Tangiers: memories from Kho Pangan; a Rembrandt; G strait; taken apart

June 10

(this post, along with three more that will follow, are old posts that couldn’t be posted)

Marina, Woland and I were in Kho Phangan from May 17 to June 4th. Marina was on vacation, I wasn’t, but managed to spend time at the beach and enjoy different culinary experiences at night.   The house we rented is atop a hill overlooking the mountains and the sea.  It faces west so we had beautiful sunsets most days. The exception were two stormy afternoons with dark skies in the horizon, also beautiful. Every day I would wake up early, prepare coffee, feed Woland, do some work, and then we would all hike to the beach. I have great memories from our time in KPN.  The only issue was driving there; a must if we wanted to have Woland with us, as no airline would take him.  It took two days to get there and two days to come back.  

I left Bangkok the night of June 5th bound to Tangiers via Paris and Rabat, and Marina, a couple of hours after me, bound to Washington DC.  Mine was an uneventful journey, and except for the three-hour layover at CDG that I spent at Little Paris in terminal 2I slept most of the way.  From Rabat I was driven to Tangiers, a 2.5-hour ride over a desolated high-way. I arrived at the hotel around 6pm, dropped my carry-on and handbag in the room, and went to one of the restaurants downstairs for an early drink and dinner.  

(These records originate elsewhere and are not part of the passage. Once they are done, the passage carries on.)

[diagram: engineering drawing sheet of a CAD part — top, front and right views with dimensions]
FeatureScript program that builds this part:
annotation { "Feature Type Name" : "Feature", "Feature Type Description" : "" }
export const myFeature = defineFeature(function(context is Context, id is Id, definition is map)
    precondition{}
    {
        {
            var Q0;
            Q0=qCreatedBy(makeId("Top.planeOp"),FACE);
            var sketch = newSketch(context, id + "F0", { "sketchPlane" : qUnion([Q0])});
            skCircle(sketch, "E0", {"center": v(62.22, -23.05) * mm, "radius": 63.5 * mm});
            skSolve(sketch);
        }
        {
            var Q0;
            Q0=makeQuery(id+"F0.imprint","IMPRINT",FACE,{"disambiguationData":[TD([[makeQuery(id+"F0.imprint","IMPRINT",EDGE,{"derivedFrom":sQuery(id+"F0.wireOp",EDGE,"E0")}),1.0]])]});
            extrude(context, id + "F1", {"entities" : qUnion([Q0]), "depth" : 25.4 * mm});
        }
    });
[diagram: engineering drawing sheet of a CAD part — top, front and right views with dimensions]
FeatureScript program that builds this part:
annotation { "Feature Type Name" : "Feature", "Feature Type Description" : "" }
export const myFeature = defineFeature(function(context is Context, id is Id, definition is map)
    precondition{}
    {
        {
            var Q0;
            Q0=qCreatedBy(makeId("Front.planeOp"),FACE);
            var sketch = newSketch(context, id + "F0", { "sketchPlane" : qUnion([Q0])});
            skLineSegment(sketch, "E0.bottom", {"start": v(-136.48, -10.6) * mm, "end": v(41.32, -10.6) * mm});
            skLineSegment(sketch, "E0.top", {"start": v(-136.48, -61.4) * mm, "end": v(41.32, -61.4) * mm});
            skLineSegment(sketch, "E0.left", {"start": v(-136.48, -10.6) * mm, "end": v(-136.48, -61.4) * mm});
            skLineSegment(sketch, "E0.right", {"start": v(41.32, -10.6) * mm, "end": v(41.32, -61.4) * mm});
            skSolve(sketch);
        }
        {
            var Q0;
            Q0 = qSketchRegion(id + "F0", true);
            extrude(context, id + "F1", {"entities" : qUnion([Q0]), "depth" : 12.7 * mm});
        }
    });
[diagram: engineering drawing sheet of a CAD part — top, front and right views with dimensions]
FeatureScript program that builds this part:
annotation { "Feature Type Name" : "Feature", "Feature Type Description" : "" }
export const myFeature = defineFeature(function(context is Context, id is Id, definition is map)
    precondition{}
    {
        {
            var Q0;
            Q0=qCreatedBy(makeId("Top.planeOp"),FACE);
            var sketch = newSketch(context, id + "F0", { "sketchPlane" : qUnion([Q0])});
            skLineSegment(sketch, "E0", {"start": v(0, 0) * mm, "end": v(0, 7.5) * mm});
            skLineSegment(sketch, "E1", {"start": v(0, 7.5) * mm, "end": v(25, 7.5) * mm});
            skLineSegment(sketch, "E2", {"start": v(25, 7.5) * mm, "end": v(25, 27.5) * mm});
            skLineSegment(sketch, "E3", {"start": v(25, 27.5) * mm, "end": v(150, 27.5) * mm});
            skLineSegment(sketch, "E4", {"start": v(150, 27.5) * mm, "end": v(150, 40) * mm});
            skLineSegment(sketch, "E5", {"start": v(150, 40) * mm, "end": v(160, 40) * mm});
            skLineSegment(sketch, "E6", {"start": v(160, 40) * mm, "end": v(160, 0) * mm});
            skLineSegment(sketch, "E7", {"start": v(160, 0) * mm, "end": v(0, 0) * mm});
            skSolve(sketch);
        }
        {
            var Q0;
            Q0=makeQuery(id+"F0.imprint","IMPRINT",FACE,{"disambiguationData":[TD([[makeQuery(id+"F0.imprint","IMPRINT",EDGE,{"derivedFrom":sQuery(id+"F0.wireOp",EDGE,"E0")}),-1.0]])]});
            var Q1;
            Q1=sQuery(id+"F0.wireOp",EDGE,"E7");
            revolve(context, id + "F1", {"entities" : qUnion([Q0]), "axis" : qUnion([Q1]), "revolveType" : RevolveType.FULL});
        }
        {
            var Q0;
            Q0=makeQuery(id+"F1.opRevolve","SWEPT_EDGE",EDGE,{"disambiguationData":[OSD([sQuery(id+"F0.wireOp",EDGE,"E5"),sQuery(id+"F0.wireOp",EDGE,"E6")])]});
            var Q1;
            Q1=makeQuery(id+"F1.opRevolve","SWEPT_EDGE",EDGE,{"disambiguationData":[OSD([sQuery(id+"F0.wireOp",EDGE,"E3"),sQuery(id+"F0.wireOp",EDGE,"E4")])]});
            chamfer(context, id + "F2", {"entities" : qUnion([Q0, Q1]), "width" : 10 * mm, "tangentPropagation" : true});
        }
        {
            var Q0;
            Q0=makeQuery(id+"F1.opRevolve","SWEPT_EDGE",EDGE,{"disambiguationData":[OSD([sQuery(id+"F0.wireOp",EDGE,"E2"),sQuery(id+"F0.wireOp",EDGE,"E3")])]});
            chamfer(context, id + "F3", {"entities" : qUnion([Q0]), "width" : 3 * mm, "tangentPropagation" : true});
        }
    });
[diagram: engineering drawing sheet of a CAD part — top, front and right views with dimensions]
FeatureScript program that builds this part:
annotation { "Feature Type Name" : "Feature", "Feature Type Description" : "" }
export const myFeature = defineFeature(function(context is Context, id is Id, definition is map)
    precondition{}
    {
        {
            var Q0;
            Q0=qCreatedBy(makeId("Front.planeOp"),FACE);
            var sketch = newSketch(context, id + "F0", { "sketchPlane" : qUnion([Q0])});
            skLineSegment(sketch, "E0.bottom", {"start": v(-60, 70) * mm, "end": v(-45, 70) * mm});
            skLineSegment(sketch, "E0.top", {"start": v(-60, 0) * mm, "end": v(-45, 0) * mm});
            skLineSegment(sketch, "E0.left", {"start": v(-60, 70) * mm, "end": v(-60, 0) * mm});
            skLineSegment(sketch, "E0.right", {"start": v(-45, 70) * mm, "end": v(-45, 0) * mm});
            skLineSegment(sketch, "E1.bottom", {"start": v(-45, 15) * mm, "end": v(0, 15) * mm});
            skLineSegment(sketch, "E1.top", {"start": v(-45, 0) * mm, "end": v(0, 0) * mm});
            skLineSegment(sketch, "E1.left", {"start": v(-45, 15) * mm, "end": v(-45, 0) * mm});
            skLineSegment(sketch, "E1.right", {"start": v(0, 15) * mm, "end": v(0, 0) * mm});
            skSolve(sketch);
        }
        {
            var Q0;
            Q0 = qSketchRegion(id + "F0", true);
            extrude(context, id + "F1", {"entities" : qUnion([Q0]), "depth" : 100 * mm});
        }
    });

The next three days I had meetings with some entrepreneurs and managers working in the region, including in the special economic zone. One of those meetings took place at the oldest hotel in the city – better than the Movenpick where I was staying.  The manager showed us around and in one of the corridors pointed to a Rembrandt hanging from a wall (see pic).  If it is an original it would cost more than the hotel itself.  I am not sure but want to believe. 

I didn’t have much time to discover the city but managed to go for a run at the corniche and had dinner at a dry Moroccan restaurant in the medina. A fine city, in a privileged location, but not a place I would travel to for pure pleasure.  Contrary to what you read in the fiction and non-fiction literature, it has become too industrial and lost its charm.  I wanted to go to the Moroccan side of the strait of Gibraltar, but it was logistically impossible. Instead, I ended up close to Achakar, at Hercules’ Caves, where the waters from the Mediterranean merge with those of the Atlantic. The merger is discrete, you don’t see much.  If one day I go back to those waters, I hope it will be sailing. 

Yesterday I received news from the boatyard in Cartagena.  BEHEMOOT’s engine has been taken apart and the different parts needed for repair are on their way from Bogota. I am still hopeful that BEHEMOOT will be operational sometime during the summer.